Meanwhile, I don't agree w/everything in here, but I found this to be a pretty thoughtful take on the current situation. W/talk of actual realistic solutions, as opposed to just bellyaching, cherry-picked, and distracting (not to mention Putin-parroting) bullshit about phantom "Nazis" that appeal to outdated WWII emotions rather than to the reality of the situation:
https://www.nytimes.com/2024/11/17/opin ... a-war.html
(Lemme know if anyone wants this copied from behind the paywall.)
The writer smartly touches on the paradox of NATO or no-NATO, as well as the irony of Ukraine, out of benevolence and deference to Russia, giving up a massive stockpile of nukes that it could have used as a threat to prevent exactly what's happening now (thanks, Bill Clinton).
Sort of explains how on one hand, the U.S. supports what most ordinary Ukrainians have wanted for decades, but on the other hand, the U.S. does so cynically and weakly, in a half-assed proxy war. B/c what most Ukrainians want from their country also happens to conveniently annoy Russia. But then America doesn't deliver nearly enough follow-thru to actually make good on its promises. W/Ukraine caught in the middle. And how this has been going on for like 30 fucking years.

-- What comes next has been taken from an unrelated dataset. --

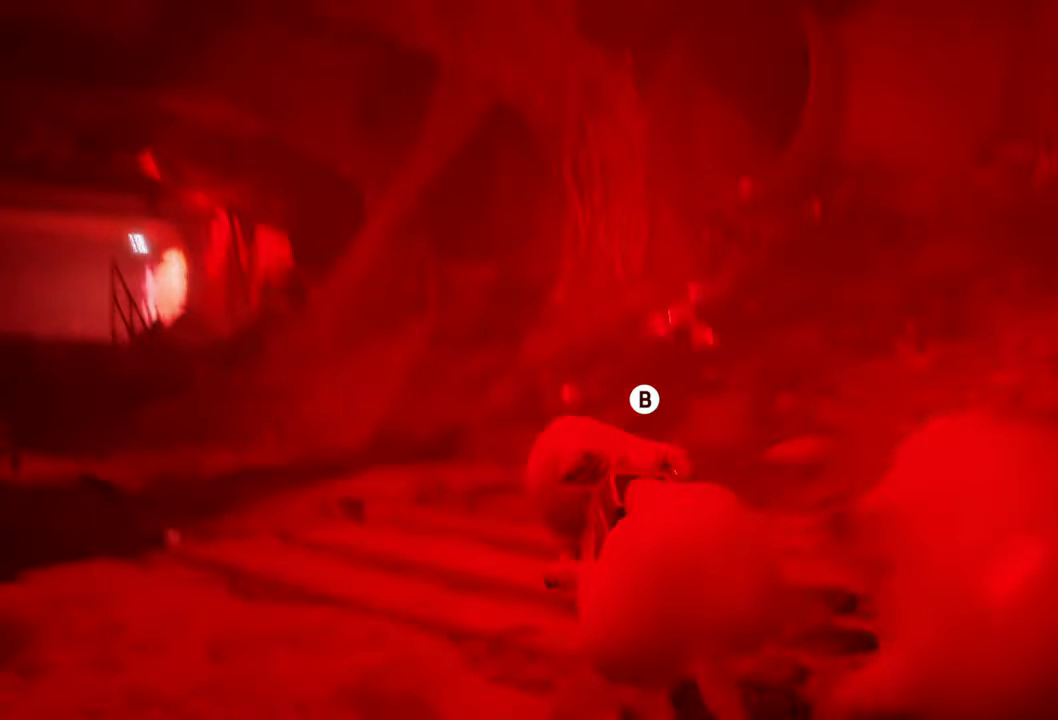
{"buttons": ["B", "R2"], "left_stick": "up-left", "right_stick": "center", "events": [[60, "B", "down"], [60, "left_stick", "up-left"], [180, "B", "up"], [280, "B", "down"], [400, "B", "up"], [480, "B", "down"]]}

As a (first generation) Ukrainian American, I wouldn't give a shit about losing Crimea and chunks of the Donbas (Ukraine's Rustbelt crossed w/Ukraine's West Virginia, ie post-industrial hell) for this fucking war to end ASAP.
On the other hand, short of joining NATO or becoming a Belarus-style Putin puppet state, how to you guarantee that Russia doesn't attack again the minute that Ukraine does something Russia doesn't like? (For a far softer example, see the article upthread I posted about how Russia manipulates the Republic of Georgia's wine market, even today.)
Russia already broke that promise twice after signing the Budapest Memorandum in 1994, supposedly guaranteeing it would never attack Ukraine, including Crimea, in exchange for Ukraine giving up the aforementioned nukes it could have used as a counterweight.
Again, Russia absolutely cannot be trusted as far as Ukraine is concerned. Never could be. About the only thing it seems to understand is brute force, as Afghanistan exhibited. At the same time, the current situation is also completely awful and very much unsustainable.